---------- TEXT PASSAGE
That said, there was a lot left to be desired in the execution of the book.
1) The setting is utterly forgettable and wildly convenient to whatever the MCs happened to have needed. John, for example, is able to live independently on the wages he earns as a barista. Maybe I’m just being too cynical, but who can afford to live on their own on minimum wage? And a stone’s throw away from this fictional town is a zoo where Tyler, sans credentials, snags a job tending the wolf exhibit. Bonus points for all this being conveniently close to wide-open spaces for Tyler to run around in werewolf form without any worries over being caught.
2) The angst is almost tit-for-tat. Both characters clearly have major secrets and they are the direct cause for all the angst in the book. While that’s neither here nor there, I disliked the unimaginative parceling out of said secrets. It feels as though they take turns putting each other through the emotional wringer when these secrets are revealed. Most bothersome is that the two doozies (for Tyler, it’s being a werewolf; for John, it’s being transgender) play out exactly the same, except that the “wronged party” is flip-flopped. Meaning that the set-up and reaction to the revelation of the second secret is exactly the same as the set-up and reaction to the first. To me, this shows a worrisome lack of emotional maturity on both characters’ parts.
--------------------
WHAT YOU NEED TO DO
From the book review above, reproduce word for word the passage from "2) The angst" to "both characters’ parts.".
---------- LISTED RECORDS
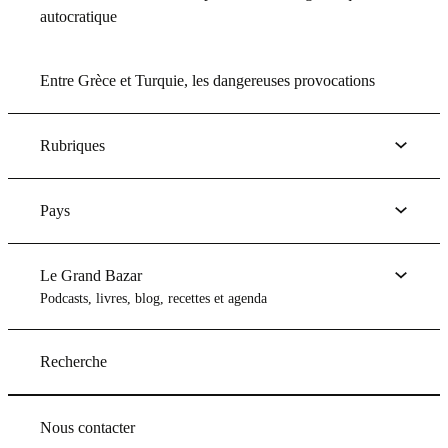
autocratique
Entre Grèce et Turquie, les dangereuses provocations
Rubriques
Pays
Le Grand Bazar
Podcasts, livres, blog, recettes et agenda
Recherche
Nous contacter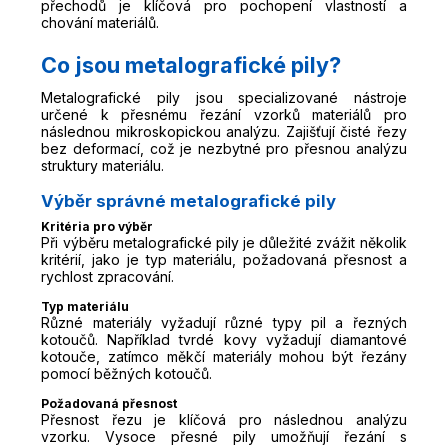
přechodů je klíčová pro pochopení vlastností a
chování materiálů.
Co jsou metalografické pily?
Metalografické pily jsou specializované nástroje
určené k přesnému řezání vzorků materiálů pro
následnou mikroskopickou analýzu. Zajišťují čisté řezy
bez deformací, což je nezbytné pro přesnou analýzu
struktury materiálu.
Výběr správné metalografické pily
Kritéria pro výběr
Při výběru metalografické pily je důležité zvážit několik
kritérií, jako je typ materiálu, požadovaná přesnost a
rychlost zpracování.
Typ materiálu
Různé materiály vyžadují různé typy pil a řezných
kotoučů. Například tvrdé kovy vyžadují diamantové
kotouče, zatímco měkčí materiály mohou být řezány
pomocí běžných kotoučů.
Požadovaná přesnost
Přesnost řezu je klíčová pro následnou analýzu
vzorku. Vysoce přesné pily umožňují řezání s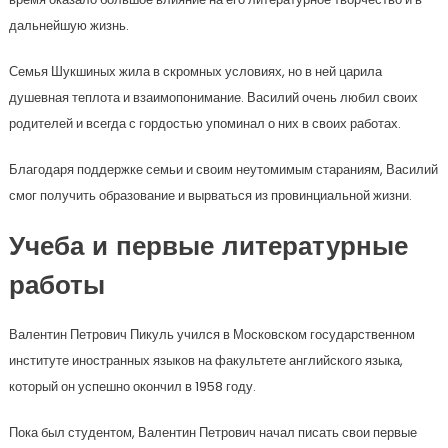
дальнейшую жизнь.
Семья Шукшиных жила в скромных условиях, но в ней царила
душевная теплота и взаимопонимание. Василий очень любил своих
родителей и всегда с гордостью упоминал о них в своих работах.
Благодаря поддержке семьи и своим неутомимым стараниям, Василий
смог получить образование и вырваться из провинциальной жизни.
Учеба и первые литературные
работы
Валентин Петрович Пикуль учился в Московском государственном
институте иностранных языков на факультете английского языка,
который он успешно окончил в 1958 году.
Пока был студентом, Валентин Петрович начал писать свои первые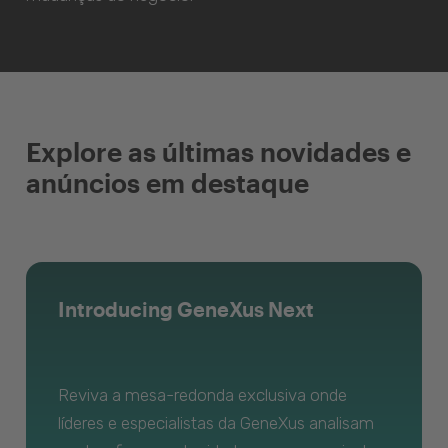
Explore as últimas novidades e
anúncios em destaque
Introducing GeneXus Next
Reviva a mesa-redonda exclusiva onde
líderes e especialistas da GeneXus analisam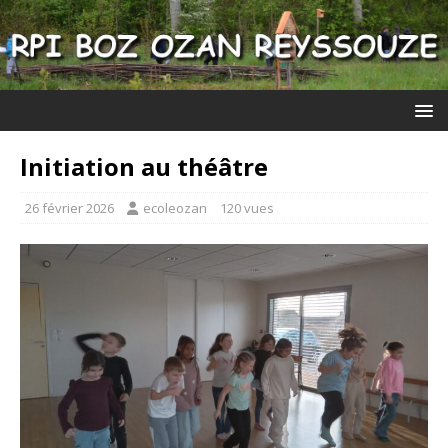
Initiation au théâtre
26 février 2026
ecoleozan
120 vues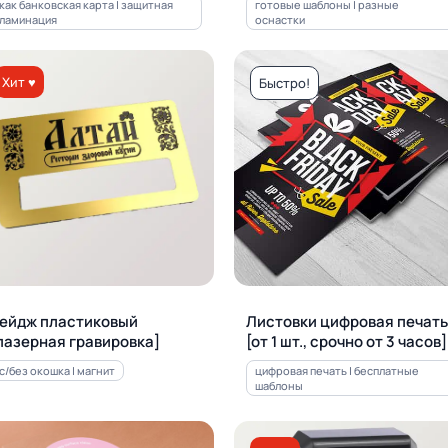
как банковская карта | защитная
готовые шаблоны | разные
ламинация
оснастки
Хит ♥
Быстро!
ейдж пластиковый
Листовки цифровая печать
лазерная гравировка]
[от 1 шт., срочно от 3 часов]
с/без окошка | магнит
цифровая печать | бесплатные
шаблоны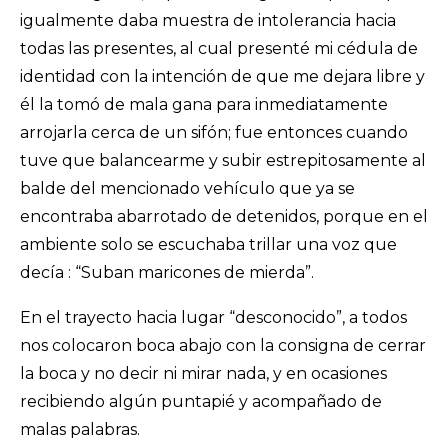
igualmente daba muestra de intolerancia hacia
todas las presentes, al cual presenté mi cédula de
identidad con la intención de que me dejara libre y
él la tomó de mala gana para inmediatamente
arrojarla cerca de un sifón; fue entonces cuando
tuve que balancearme y subir estrepitosamente al
balde del mencionado vehículo que ya se
encontraba abarrotado de detenidos, porque en el
ambiente solo se escuchaba trillar una voz que
decía : “Suban maricones de mierda”.
En el trayecto hacia lugar “desconocido”, a todos
nos colocaron boca abajo con la consigna de cerrar
la boca y no decir ni mirar nada, y en ocasiones
recibiendo algún puntapié y acompañado de
malas palabras.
--------------------
WRITTEN ANSWER
2) The angst is almost tit-for-tat. Both characters clearly have major secrets and they are the direct cause for all the angst in the book. While that’s neither here nor there, I disliked the unimaginative parceling out of said secrets. It feels as though they take turns putting each other through the emotional wringer when these secrets are revealed. Most bothersome is that the two doozies (for Tyler, it’s being a werewolf; for John, it’s being transgender) play out exactly the same, except that the “wronged party” is flip-flopped. Meaning that the set-up and reaction to the revelation of the second secret is exactly the same as the set-up and reaction to the first. To me, this shows a worrisome lack of emotional maturity on both characters’ parts.